There will be multiple rows for titles that are tagged both SF and fantasy e.g. Lord of Light.

NB: this will show NULL if the title is a variant (e.g. Three Body Problem), as the tags are applied to the parent title. This could probably be fixed, although for the cases I'm interested in, it's probably not a big problem

Verifications

Top 100 primary verified pubs

Barebones:

   select * from (
      select pub_id, count(1) c from primary_verifications pv group by pub_id
   ) foo ORDER BY c DESC LIMIT 100;

Top 100 primary verified titles this century

NB: doesn't take into account parent titles.
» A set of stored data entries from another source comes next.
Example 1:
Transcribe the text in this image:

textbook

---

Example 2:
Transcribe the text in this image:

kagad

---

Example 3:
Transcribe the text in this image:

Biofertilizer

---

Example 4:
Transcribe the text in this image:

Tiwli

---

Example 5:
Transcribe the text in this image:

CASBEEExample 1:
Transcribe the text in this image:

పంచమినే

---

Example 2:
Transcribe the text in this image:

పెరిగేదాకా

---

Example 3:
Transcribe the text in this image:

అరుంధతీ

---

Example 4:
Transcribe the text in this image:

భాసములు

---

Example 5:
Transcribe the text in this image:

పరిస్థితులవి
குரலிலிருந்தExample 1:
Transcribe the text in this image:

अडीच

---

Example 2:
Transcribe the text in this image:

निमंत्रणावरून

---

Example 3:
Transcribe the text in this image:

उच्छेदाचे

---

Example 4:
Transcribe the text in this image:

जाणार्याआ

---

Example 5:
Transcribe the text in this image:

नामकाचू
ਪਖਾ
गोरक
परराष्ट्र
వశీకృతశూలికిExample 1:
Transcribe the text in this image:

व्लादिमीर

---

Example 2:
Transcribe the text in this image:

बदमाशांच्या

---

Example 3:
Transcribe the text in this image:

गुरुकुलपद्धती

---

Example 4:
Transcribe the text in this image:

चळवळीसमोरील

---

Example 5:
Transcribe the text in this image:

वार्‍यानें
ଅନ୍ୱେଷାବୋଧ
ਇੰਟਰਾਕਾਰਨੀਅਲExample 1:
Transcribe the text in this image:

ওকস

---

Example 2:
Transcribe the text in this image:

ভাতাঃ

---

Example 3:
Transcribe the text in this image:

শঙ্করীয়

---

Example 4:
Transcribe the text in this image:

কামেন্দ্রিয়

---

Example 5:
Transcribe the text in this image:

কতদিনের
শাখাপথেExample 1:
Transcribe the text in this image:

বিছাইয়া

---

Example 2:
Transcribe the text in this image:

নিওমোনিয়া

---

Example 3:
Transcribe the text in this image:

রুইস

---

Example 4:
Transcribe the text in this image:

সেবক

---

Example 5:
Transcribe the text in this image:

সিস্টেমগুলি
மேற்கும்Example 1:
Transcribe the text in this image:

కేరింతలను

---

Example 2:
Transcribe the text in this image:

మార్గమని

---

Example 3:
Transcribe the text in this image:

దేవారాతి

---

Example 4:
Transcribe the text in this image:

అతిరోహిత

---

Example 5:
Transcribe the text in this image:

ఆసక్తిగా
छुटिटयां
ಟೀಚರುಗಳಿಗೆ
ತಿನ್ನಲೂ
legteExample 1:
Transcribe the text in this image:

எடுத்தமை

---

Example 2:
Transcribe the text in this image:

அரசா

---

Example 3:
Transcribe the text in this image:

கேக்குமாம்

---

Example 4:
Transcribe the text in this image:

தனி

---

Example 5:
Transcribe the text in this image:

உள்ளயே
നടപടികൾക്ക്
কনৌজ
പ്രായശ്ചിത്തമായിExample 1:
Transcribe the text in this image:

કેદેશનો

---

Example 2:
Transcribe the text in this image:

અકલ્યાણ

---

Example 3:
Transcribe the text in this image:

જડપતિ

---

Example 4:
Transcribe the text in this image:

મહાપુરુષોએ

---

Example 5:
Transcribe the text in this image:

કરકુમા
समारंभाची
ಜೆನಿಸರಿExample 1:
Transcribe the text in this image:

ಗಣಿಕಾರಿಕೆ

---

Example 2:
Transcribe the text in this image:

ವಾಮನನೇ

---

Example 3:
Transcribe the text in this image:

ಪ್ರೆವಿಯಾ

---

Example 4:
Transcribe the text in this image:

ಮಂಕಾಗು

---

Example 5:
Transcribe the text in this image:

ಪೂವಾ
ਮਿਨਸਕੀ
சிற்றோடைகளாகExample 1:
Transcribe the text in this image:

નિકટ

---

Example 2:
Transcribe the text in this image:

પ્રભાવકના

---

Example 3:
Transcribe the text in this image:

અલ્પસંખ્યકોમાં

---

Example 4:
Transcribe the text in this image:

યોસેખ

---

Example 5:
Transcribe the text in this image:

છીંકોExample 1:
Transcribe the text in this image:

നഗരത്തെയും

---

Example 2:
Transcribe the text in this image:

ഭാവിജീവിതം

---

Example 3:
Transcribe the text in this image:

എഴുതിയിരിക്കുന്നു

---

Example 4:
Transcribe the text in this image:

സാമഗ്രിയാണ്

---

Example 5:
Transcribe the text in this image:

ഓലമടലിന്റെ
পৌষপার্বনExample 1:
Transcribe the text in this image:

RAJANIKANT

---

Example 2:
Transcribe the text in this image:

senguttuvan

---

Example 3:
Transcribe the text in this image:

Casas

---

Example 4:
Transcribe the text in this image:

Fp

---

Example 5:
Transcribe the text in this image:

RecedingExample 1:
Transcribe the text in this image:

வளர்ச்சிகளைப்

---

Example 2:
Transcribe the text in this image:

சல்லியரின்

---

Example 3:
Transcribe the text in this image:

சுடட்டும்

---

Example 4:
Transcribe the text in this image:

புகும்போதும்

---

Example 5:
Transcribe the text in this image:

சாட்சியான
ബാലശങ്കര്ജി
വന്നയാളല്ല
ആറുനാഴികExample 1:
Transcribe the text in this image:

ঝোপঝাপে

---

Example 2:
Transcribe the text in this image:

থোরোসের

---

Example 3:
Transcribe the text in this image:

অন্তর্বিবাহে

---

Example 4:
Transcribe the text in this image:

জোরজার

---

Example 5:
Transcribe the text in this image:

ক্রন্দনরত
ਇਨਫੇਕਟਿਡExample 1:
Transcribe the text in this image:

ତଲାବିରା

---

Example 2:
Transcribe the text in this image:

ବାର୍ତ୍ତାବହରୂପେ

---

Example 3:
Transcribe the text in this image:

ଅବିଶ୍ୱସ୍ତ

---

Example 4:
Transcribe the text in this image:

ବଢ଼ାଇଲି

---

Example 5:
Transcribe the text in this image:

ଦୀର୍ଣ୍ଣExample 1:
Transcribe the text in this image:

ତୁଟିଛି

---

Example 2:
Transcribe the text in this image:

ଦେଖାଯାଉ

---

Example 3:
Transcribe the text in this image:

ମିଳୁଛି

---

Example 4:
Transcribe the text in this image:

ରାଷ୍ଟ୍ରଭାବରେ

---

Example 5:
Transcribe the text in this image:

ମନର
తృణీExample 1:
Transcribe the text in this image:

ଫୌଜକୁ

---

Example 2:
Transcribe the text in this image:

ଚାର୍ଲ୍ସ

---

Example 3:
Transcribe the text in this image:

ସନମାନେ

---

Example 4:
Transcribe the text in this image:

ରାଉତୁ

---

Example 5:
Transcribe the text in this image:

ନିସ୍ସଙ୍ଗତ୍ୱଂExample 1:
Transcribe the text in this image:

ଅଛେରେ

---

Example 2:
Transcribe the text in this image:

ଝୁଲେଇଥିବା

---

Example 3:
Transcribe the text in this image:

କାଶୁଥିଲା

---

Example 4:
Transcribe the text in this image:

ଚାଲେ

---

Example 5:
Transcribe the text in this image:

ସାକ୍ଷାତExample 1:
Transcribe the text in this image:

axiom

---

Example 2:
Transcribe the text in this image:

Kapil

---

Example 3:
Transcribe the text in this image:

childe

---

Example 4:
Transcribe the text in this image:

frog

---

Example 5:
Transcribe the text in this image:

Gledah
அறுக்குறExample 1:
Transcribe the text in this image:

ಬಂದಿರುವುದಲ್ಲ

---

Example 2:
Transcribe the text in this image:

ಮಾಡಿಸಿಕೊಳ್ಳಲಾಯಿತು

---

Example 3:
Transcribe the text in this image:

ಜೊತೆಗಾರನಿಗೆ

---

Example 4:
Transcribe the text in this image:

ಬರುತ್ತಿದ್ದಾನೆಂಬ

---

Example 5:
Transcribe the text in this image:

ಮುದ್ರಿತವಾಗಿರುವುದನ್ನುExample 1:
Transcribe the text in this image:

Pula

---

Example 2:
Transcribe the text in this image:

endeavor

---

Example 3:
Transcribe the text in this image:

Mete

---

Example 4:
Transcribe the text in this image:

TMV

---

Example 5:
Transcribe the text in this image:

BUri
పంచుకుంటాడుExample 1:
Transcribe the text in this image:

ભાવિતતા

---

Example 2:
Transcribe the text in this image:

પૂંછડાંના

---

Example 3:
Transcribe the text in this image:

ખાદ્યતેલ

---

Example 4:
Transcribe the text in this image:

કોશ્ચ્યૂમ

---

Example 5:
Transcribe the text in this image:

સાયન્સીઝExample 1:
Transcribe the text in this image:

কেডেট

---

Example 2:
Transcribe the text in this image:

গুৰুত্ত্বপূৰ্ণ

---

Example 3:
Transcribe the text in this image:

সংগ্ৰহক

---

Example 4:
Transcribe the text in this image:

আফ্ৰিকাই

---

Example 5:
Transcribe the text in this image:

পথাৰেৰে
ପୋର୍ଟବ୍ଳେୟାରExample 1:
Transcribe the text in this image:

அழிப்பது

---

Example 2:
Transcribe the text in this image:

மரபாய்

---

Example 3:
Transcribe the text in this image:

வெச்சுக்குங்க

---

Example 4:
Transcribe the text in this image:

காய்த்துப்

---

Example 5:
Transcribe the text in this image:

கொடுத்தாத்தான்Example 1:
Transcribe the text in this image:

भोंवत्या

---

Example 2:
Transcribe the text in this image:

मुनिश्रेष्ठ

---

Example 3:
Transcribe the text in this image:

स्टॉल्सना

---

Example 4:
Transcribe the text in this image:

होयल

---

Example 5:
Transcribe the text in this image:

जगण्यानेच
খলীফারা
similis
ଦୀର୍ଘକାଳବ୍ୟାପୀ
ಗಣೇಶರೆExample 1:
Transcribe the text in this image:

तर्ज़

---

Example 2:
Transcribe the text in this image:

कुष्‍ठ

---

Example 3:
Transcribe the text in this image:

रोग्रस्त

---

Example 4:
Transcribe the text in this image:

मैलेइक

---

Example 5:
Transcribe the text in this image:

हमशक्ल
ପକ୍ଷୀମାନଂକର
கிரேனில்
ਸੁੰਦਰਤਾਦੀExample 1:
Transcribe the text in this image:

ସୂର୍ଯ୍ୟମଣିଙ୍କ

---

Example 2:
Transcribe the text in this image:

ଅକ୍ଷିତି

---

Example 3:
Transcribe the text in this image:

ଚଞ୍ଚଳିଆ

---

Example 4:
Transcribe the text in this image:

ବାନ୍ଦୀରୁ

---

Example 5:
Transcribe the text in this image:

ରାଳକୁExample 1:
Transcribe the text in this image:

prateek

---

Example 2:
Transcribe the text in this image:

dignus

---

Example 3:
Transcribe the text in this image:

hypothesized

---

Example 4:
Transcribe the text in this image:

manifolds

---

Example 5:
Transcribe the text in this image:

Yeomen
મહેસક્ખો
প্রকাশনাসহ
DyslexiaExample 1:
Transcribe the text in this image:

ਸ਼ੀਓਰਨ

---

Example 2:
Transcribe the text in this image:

Takes ~17 seconds to run on my fairly old PC

  SELECT * FROM (
    SELECT pc.title_id, t.title_title, t.title_ttype, count(1) c 
    FROM primary_verifications pv  
    NATURAL JOIN pubs p 
    NATURAL JOIN pub_content pc 
    LEFT OUTER JOIN titles t ON t.title_id = pc.title_id 
    WHERE p.pub_ctype = t.title_ttype 
      AND title_copyright >= '2000-00-00' 
    GROUP BY title_id) 
  foo 
  ORDER by c DESC LIMIT 100;


Fancy version, with ranking, authors, proper handling of parent titles

   WITH root_query AS (
     SELECT CASE WHEN t.title_parent !=0 THEN t.title_parent ELSE t.title_id END title_root_id,
       -- t.title_title, t.title_ttype,
       COUNT(1) num_verifications,
       COUNT(DISTINCT p.pub_id) num_verified_pubs,
       COUNT(DISTINCT pv.user_id) num_verifiers
     FROM primary_verifications pv
     NATURAL JOIN pubs p
     NATURAL JOIN pub_content pc
     LEFT OUTER JOIN titles t ON t.title_id = pc.title_id
     WHERE p.pub_ctype = t.title_ttype
     GROUP BY title_root_id
   )
   SELECT t.title_id, t.title_title, YEAR(t.title_copyright) year, t.title_ttype,
     GROUP_CONCAT(author_canonical SEPARATOR ' and ') authors,
     rq.num_verifications,  RANK() OVER (ORDER BY num_verifications DESC) num_verifications_rank,
     rq.num_verified_pubs, RANK() OVER (ORDER BY num_verified_pubs DESC) num_verified_pubs_rank,
     rq.num_verifiers, RANK() OVER (ORDER BY num_verifiers DESC) num_verifiers_rank
   FROM root_query rq
   INNER JOIN titles t ON rq.title_root_id = t.title_id
   LEFT OUTER JOIN canonical_author ca ON ca.title_id = t.title_id
   LEFT OUTER JOIN authors a ON a.author_id = ca.author_id
   GROUP BY t.title_id
   ORDER BY num_verifiers DESC, num_verifications DESC, num_verified_pubs DESC
   LIMIT 100;